在定義自己的網絡時,需要繼承 nn.Module 類,並實現 forward 方法。一般把網絡中具有可學習參數的層放在構造函數 __init__() 中,不具有可學習參數的層(如ReLU)既可放在構造函數中,也可不放在構造函數中(在forward中使用nn.functional來代替)。只要在 nn.Module 的子類中定義了 forward 函數,backward 函數就會被自動實現(利用Autograd)

class LeNet(nn.Module):
    def __init__(self):
        # nn.Module的子函數必須在構造函數中繼承父類的構造函數
        # 這句是定義網絡時要寫的標準語句
        # 等價於 nn.Module.__init__()
        super(LeNet, self).__init__()   
 
        # nn.Conv2d返回的是一個Conv2d class的一個對象,該類中包含forward函數的實現
        # 當調用self.conv1(input)的時候,就會調用該類的forward函數
        # output (N, C_{out}, H_{out}, W_{out})
        self.conv1 = nn.Conv2d(1, 6, (5, 5))   
        self.conv2 = nn.Conv2d(6, 16, (5, 5))
        self.fc1 = nn.Linear(256, 120)
        self.fc2 = nn.Linear(120, 84)
        self.fc3 = nn.Linear(84, 10)

    def forward(self, x):
    	# F.max_pool2d的返回值是一個 Variable
        x = F.max_pool2d(F.relu(self.conv1(x)), (2, 2))  
        x = F.max_pool2d(F.relu(self.conv2(x)), (2, 2))
        x = x.view(x.size()[0], -1)
        x = F.relu(self.fc1(x))
        x = F.relu(self.fc2(x))
        x = F.relu(self.fc3(x))
 
        # 返回值也是一個Variable對象
        return x

def output_name_and_params(net):
    for name, parameters in net.named_parameters():
        print('name: {}, param: {}'.format(name, parameters))
 
if __name__ == '__main__':
    net = LeNet()
    print('net: {}'.format(net))
    params = net.parameters()   # generator object
    print('params: {}'.format(params))
    output_name_and_params(net)
 
    input_image = torch.FloatTensor(10, 1, 28, 28)
 
    # 與tensorflow不一樣,pytorch中模型的輸入是一個Variable,而且是Variable在圖中流動,不是Tensor。
    # 這可以從forward中每一步的執行結果可以看出
    input_image = Variable(input_image)
 
    output = net(input_image)
    print('output: {}'.format(output))
    print('output.size: {}'.format(output.size()))

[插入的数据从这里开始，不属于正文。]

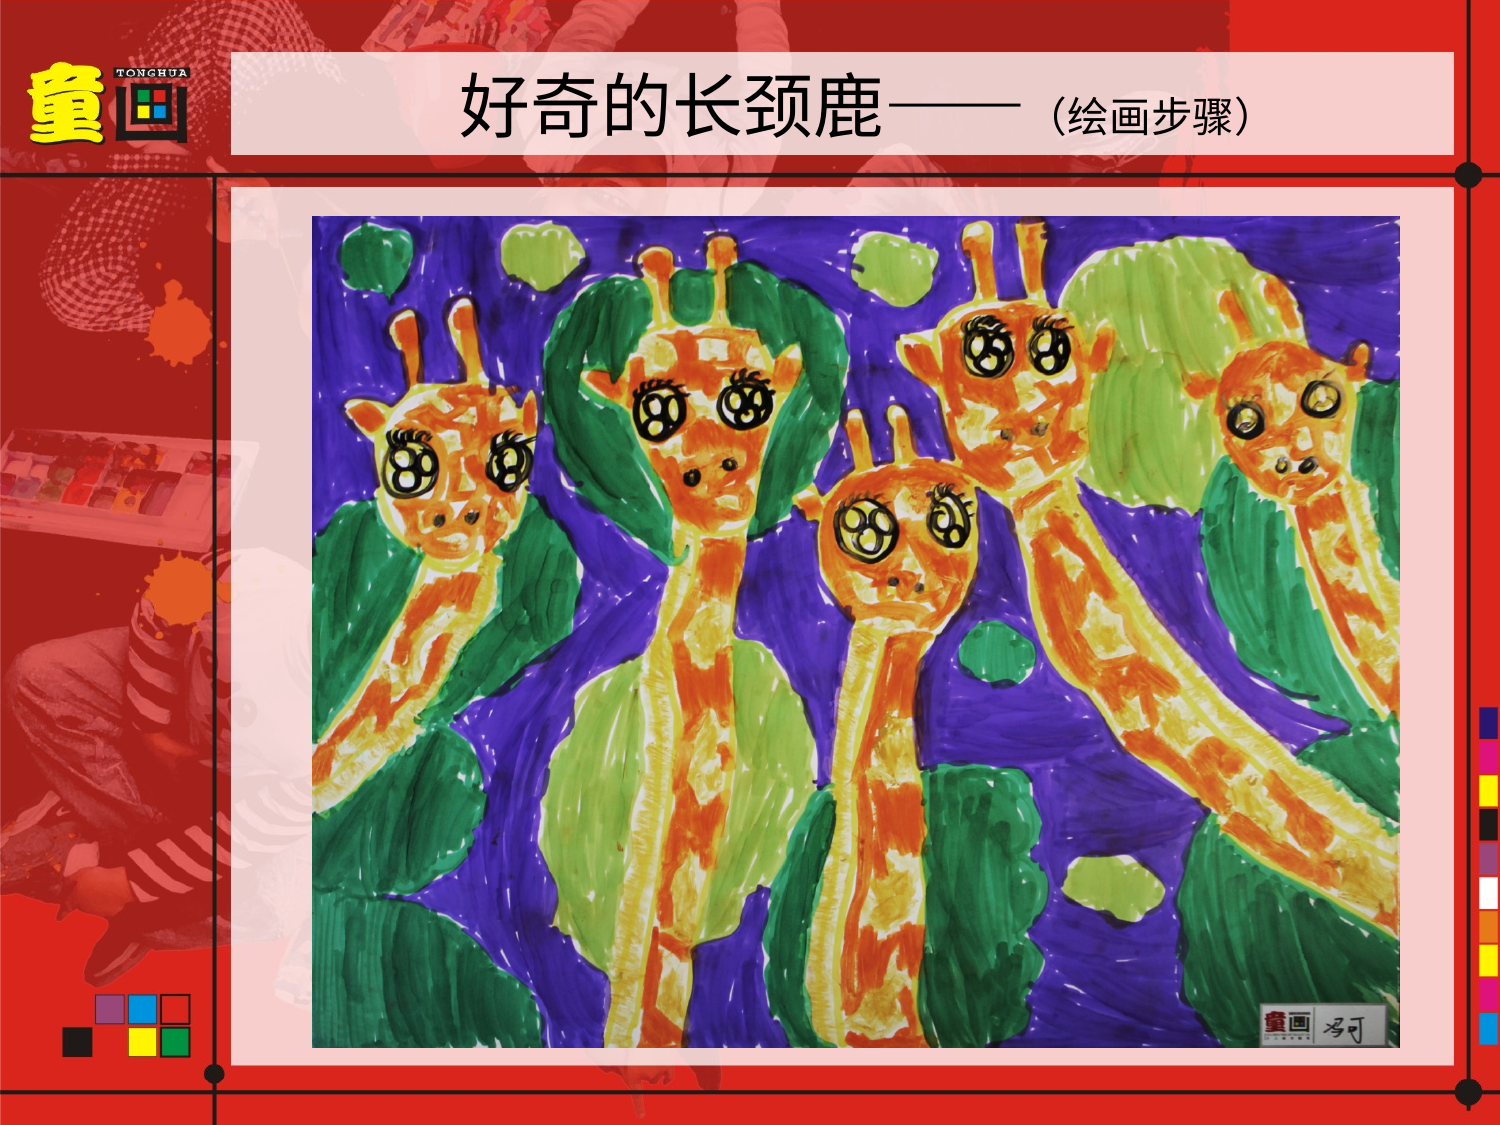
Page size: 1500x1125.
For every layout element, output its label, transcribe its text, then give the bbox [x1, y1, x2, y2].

text_box 好奇的长颈鹿——（绘画步骤） [396, 54, 1292, 155]
text_box [243, 79, 1419, 173]
picture [0, 0, 1500, 1125]
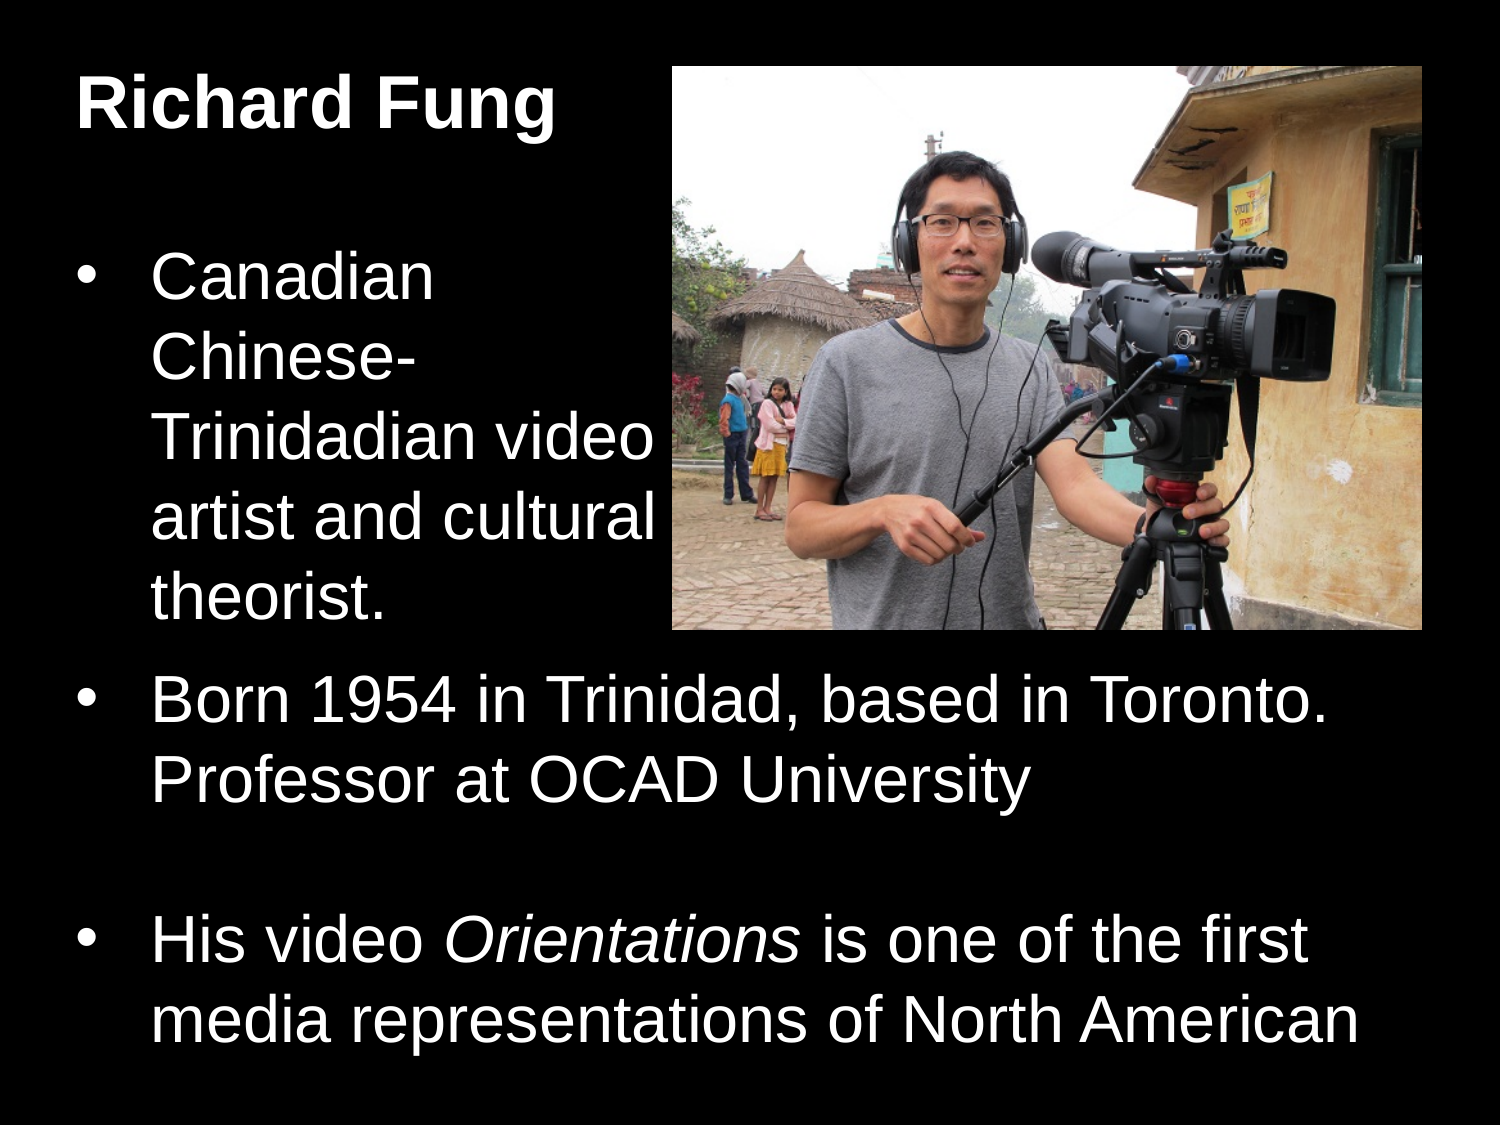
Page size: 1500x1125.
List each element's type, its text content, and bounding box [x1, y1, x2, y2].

picture [671, 66, 1423, 630]
text_box Born 1954 in Trinidad, based in Toronto. Professor at OCAD University His video Orientations is one of the first media representations of North American [61, 648, 1456, 1125]
text_box Richard Fung Canadian Chinese-Trinidadian video artist and cultural theorist. [61, 45, 681, 641]
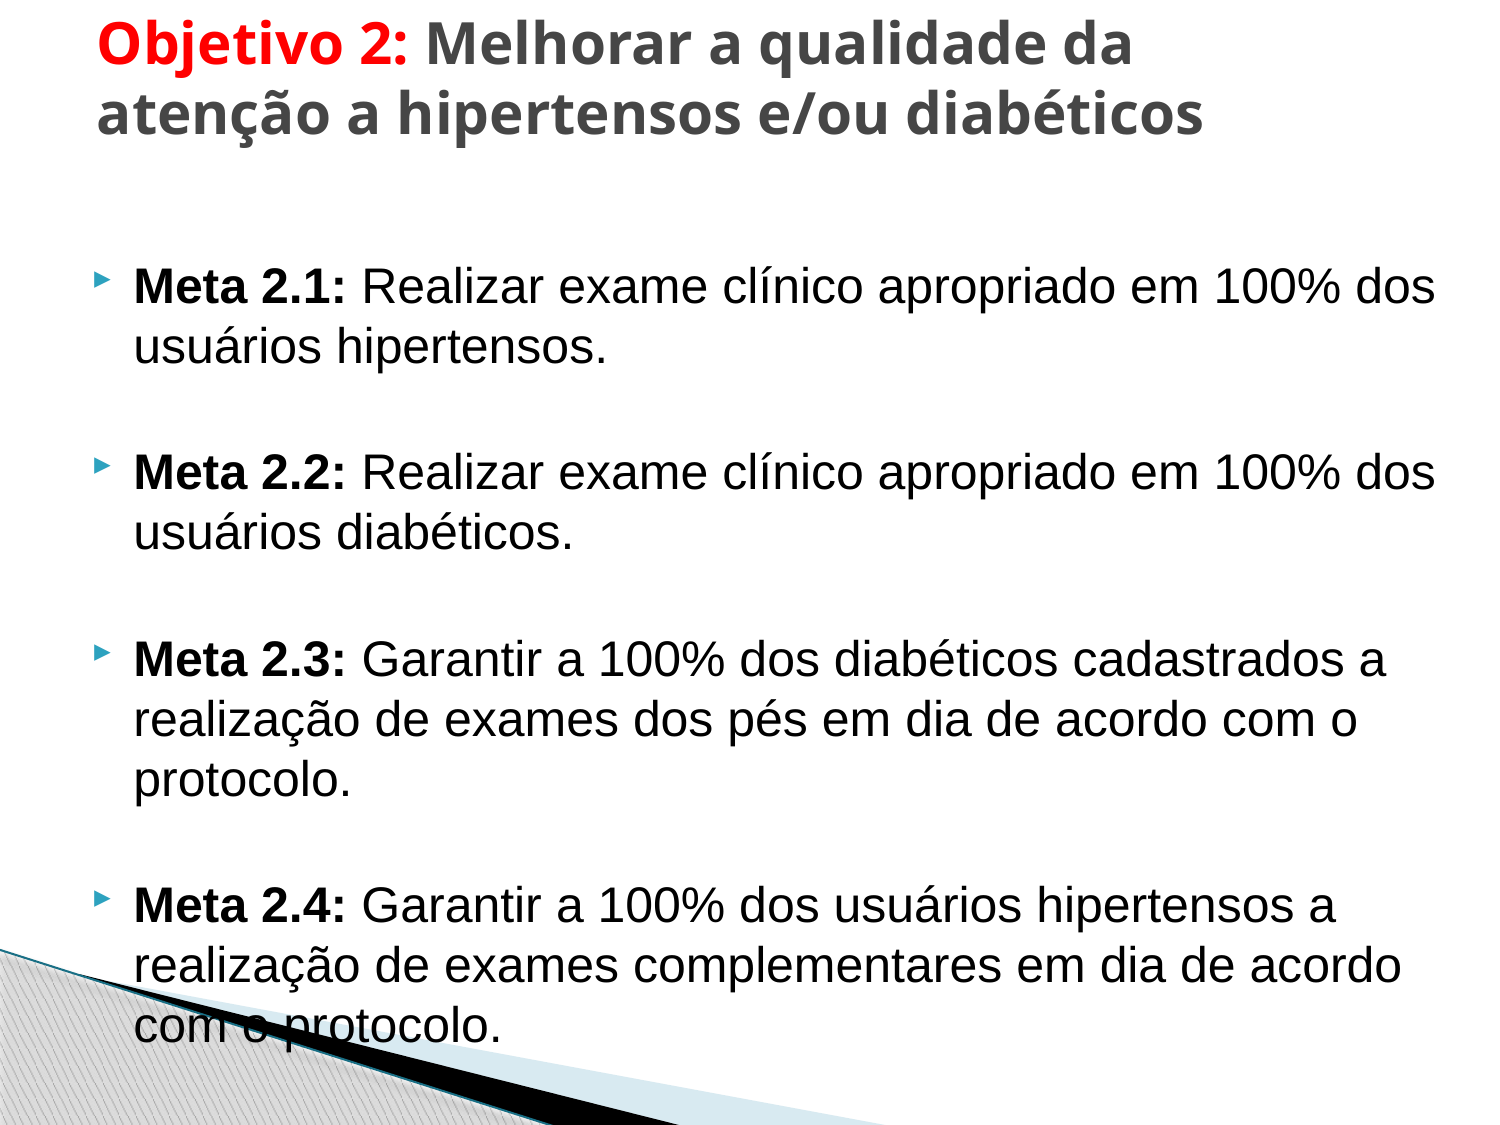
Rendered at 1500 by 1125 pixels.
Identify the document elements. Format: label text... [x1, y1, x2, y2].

title Objetivo 2: Melhorar a qualidade da atenção a hipertensos e/ou diabéticos [82, 35, 1312, 258]
list Meta 2.1: Realizar exame clínico apropriado em 100% dos usuários hipertensos. Meta 2.2: Realizar exame clínico apropriado em 100% dos usuários diabéticos. Meta 2.3: Garantir a 100% dos diabéticos cadastrados a realização de exames dos pés em dia de acordo com o protocolo. Meta 2.4: Garantir a 100% dos usuários hipertensos a realização de exames complementares em dia de acordo com o protocolo. [58, 246, 1465, 1067]
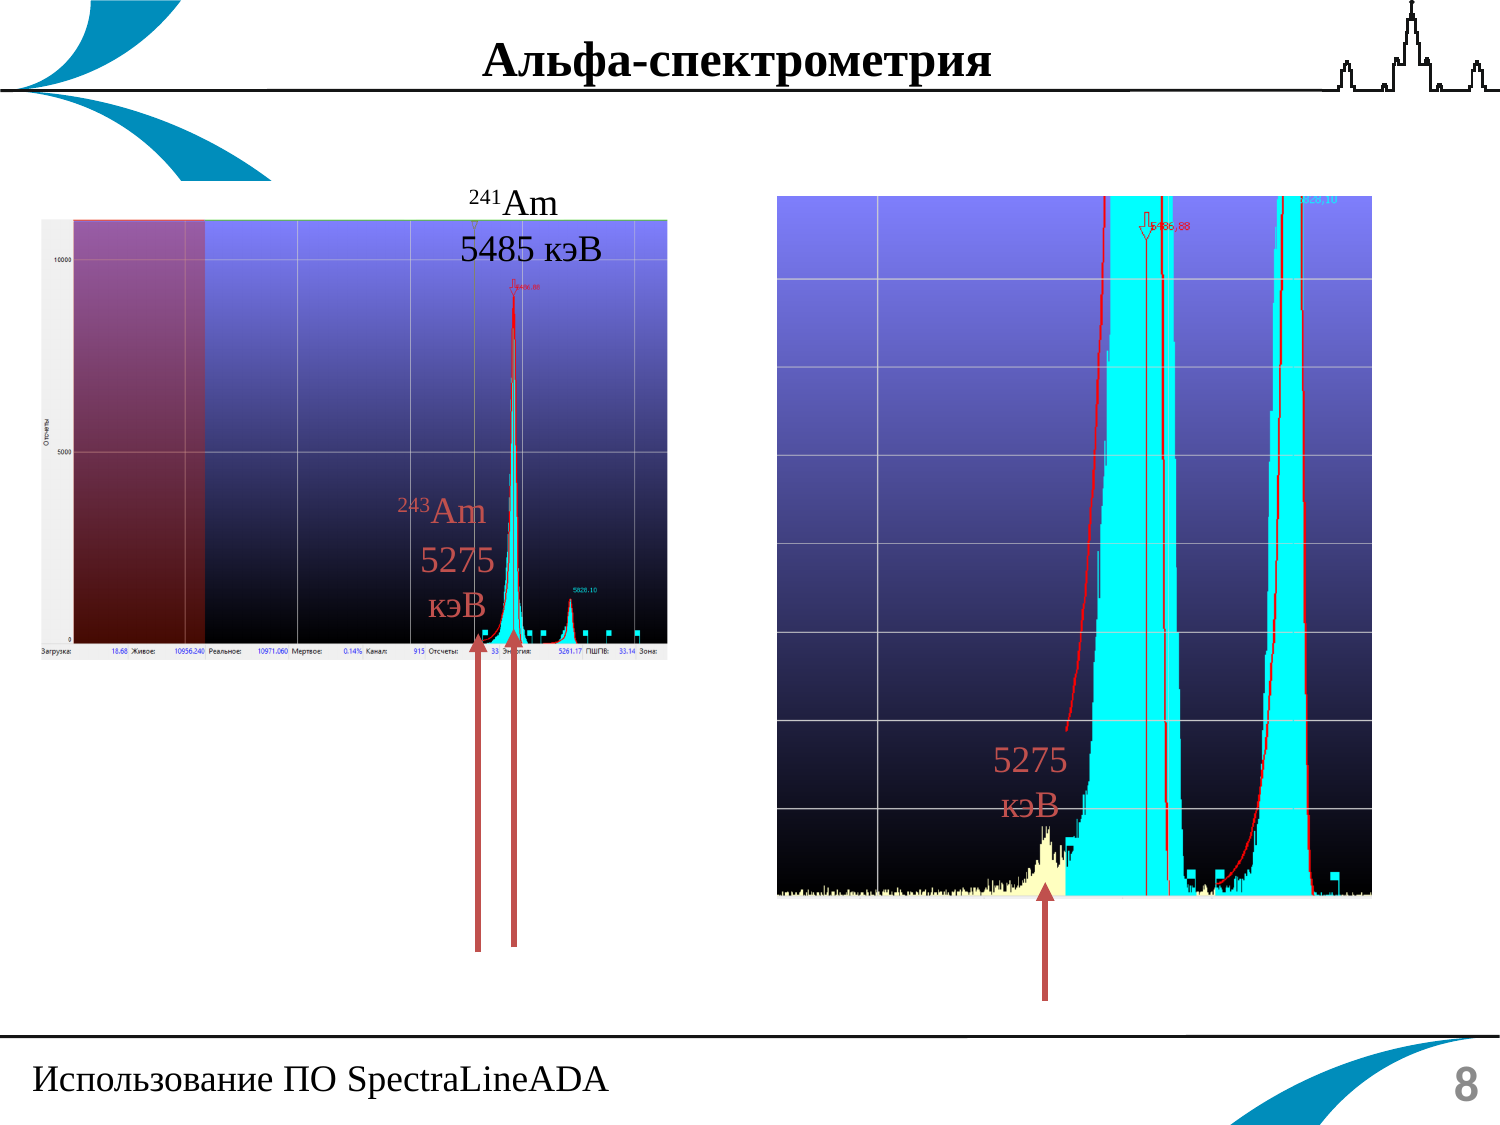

(1)nn.Conv2d2d 就是二維,用於對圖像數據的卷積操作,其基本定義爲:

class torch.nn.Conv2d(in_channels, out_channels, kernel_size, stride=1, padding=0, dilation=1, groups=1, bias=True)

參考官方文檔:conv2d

輸入參數分別爲:in_channels 輸入通道數,out_channels 輸出通道數,kernel_size 卷積核大小,stride 卷積步長(默認爲1),padding 填充的圈數(zero-padding,默認不填充),dilation 帶孔卷積的擴散率(默認爲1,即普通的卷積),groups 分組卷積(默認爲1,即不分組),bias 是否加偏置項(默認True)。

其中,輸入、輸出通道數卷積核大小是必須設置的,也就是前三項,而後面的參數均有默認值,如果不設置的話就使用默認值啦。

假設現在有大小爲 32 x 32 的圖片樣本,輸入樣本的 channels = 1,該圖片可能屬於 10 個類中的某一類,網絡結構使用 [conv + relu + pooling] * 2 + FC * 3,那麼 CNN 框架定義如下:

class CNN(nn.Module):
    def __init__(self):
        nn.Model.__init__(self)
        
 		# 輸入通道數=1,輸出通道數=6,卷積核大小=5
        self.conv1 = nn.Conv2d(1, 6, 5)  
        # 輸入通道數=6,輸出通道數=16,卷積核大小=5
        self.conv2 = nn.Conv2d(6, 16, 5)  
        self.fc1 = nn.Linear(5 * 5 * 16, 120)
        self.fc2 = nn.Linear(120, 84)
        self.fc3 = nn.Linear(84, 10)
		## 由於relu和maxpooling都沒有可學習的參數,故可以不在init中定義

    def forward(self,x):
        # 輸入x -> conv1 -> relu -> 2x2 maxpooling
        x = self.conv1(x) # stride默認爲1
        x = F.relu(x)
        x = F.max_pool2d(x, 2) # kernel=2
        # 輸入x -> conv2 -> relu -> 2x2窗口的最大池化
        x = self.conv2(x)
        x = F.relu(x)
        x = F.max_pool2d(x, 2)
        
        # view函數將張量x變形成一維向量形式,總特徵數不變,爲全連接層做準備
        x = x.view(x.size()[0], -1)
        x = F.relu(self.fc1(x))
        x = F.relu(self.fc2(x))
        x = self.fc3(x)
        return x

注意: 在 PyTorch 中,池化操作默認的 stride 大小與卷積核的大小一致。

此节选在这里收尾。